Task input section start

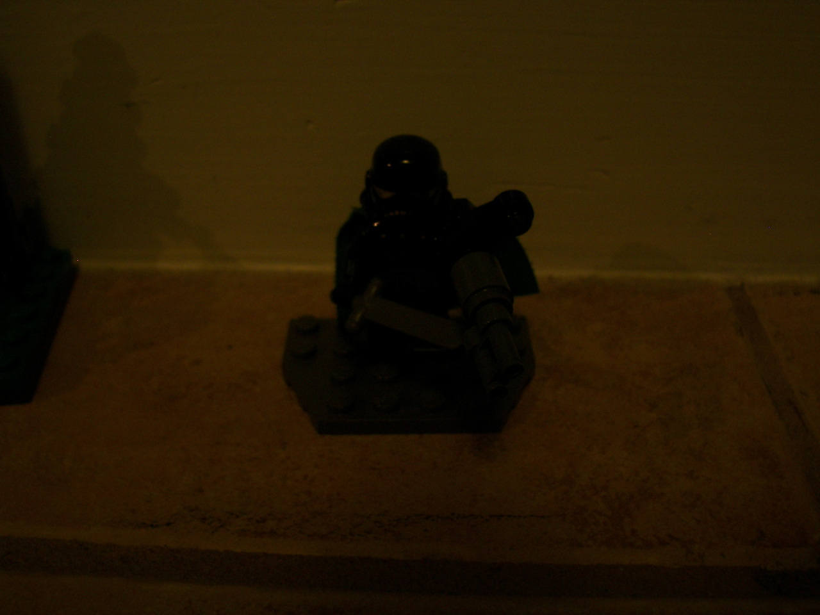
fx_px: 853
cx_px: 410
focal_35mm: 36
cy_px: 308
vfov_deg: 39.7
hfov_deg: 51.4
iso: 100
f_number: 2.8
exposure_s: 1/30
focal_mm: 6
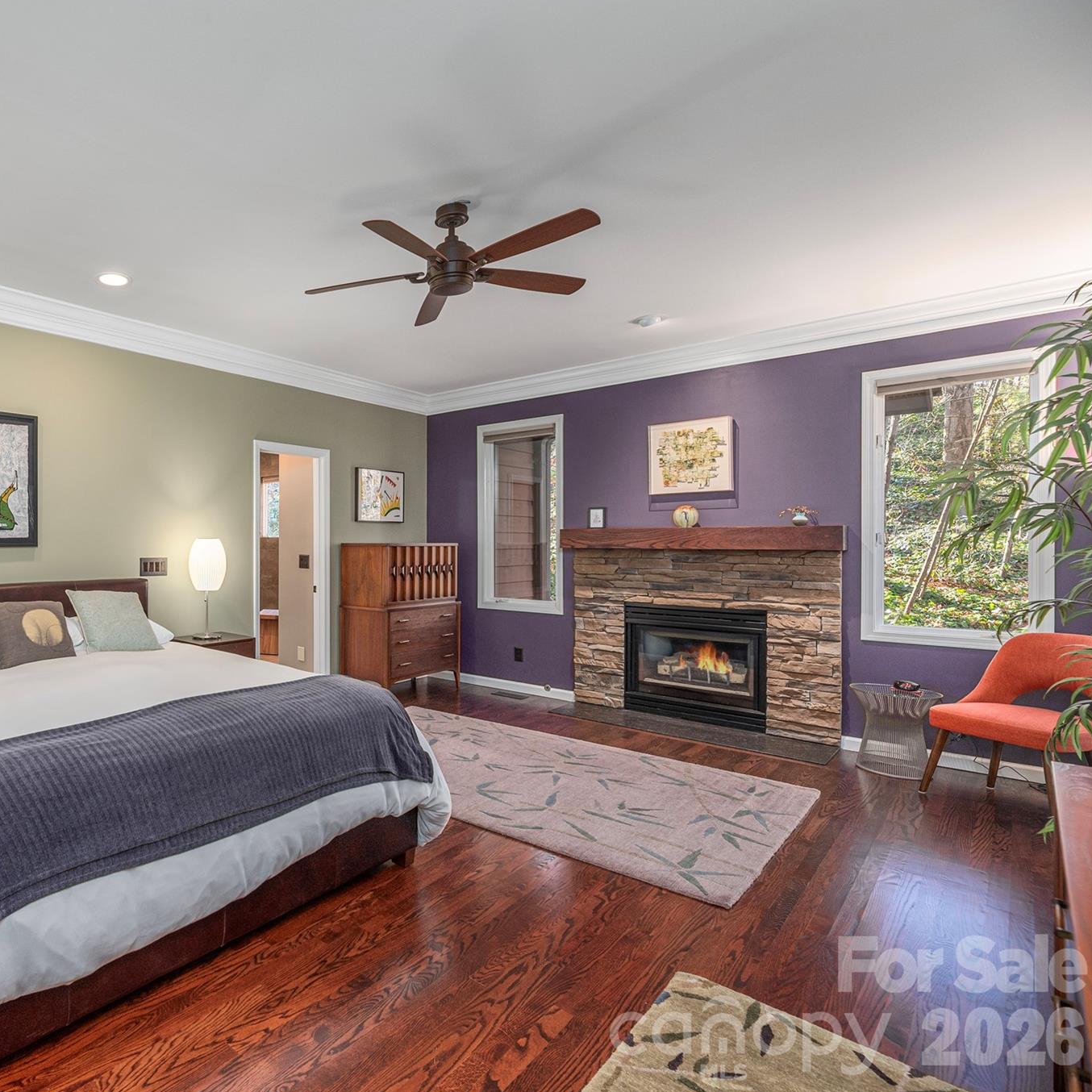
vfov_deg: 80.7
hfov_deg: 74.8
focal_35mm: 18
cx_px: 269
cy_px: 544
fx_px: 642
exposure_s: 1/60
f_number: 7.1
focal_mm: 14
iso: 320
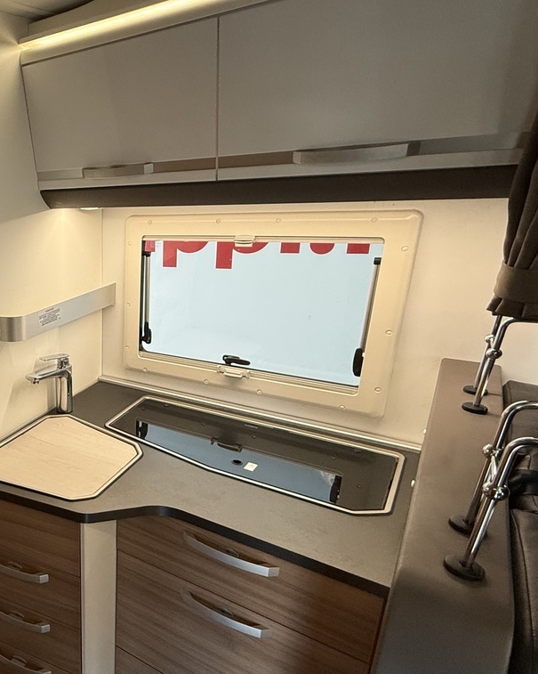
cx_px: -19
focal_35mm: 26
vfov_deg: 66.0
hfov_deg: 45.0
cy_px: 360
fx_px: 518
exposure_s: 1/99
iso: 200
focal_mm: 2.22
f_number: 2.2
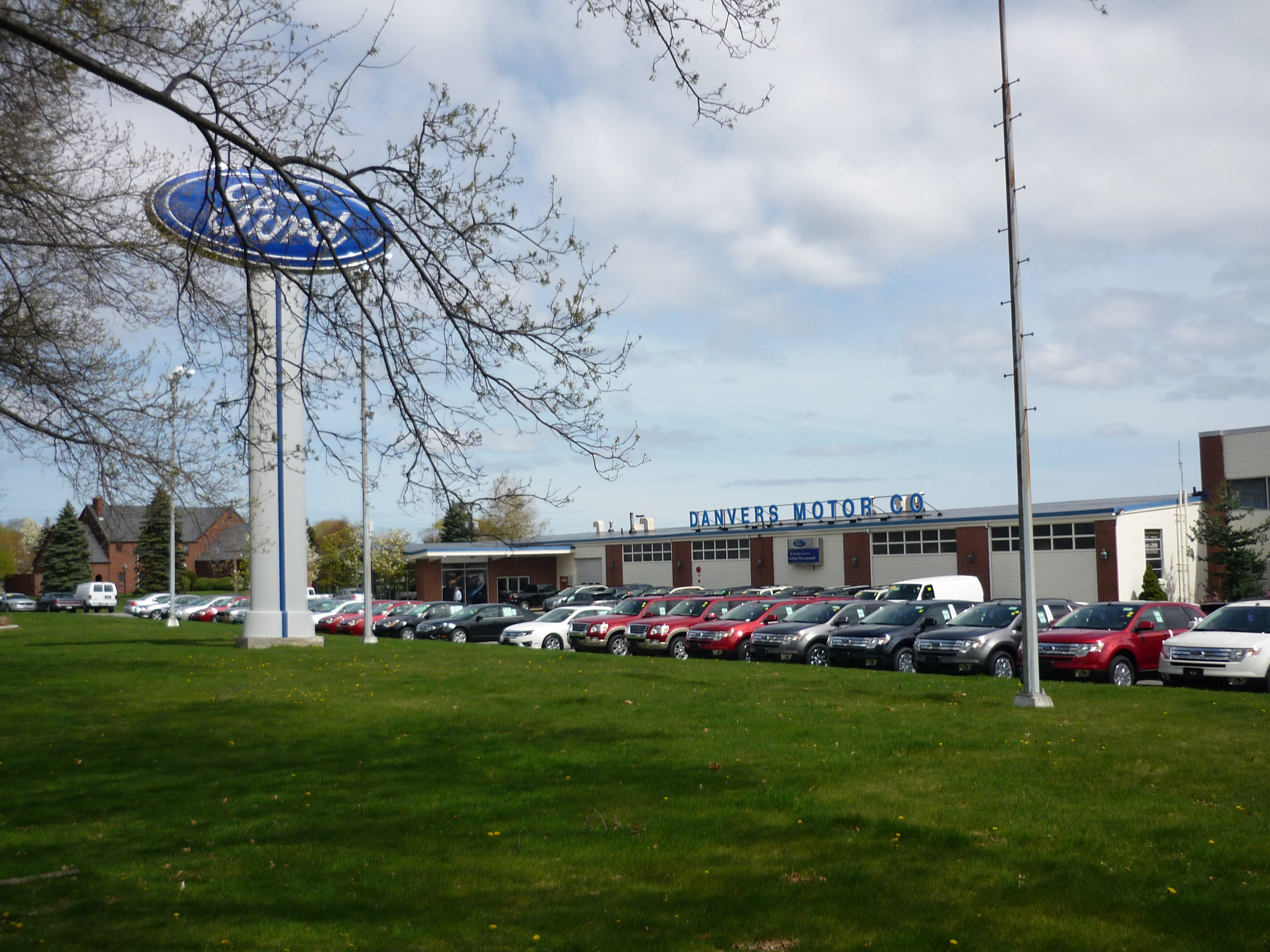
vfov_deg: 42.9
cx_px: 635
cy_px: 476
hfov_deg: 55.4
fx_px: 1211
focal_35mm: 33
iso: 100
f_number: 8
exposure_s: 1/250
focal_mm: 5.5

Task input section end

### Task
When you find the line that contains "hfov_deg: 45.0", retype it and every line after it through the end of the data above, exactly, with no pictures.

### Written answer
hfov_deg: 45.0
cy_px: 360
fx_px: 518
exposure_s: 1/99
iso: 200
focal_mm: 2.22
f_number: 2.2
vfov_deg: 42.9
cx_px: 635
cy_px: 476
hfov_deg: 55.4
fx_px: 1211
focal_35mm: 33
iso: 100
f_number: 8
exposure_s: 1/250
focal_mm: 5.5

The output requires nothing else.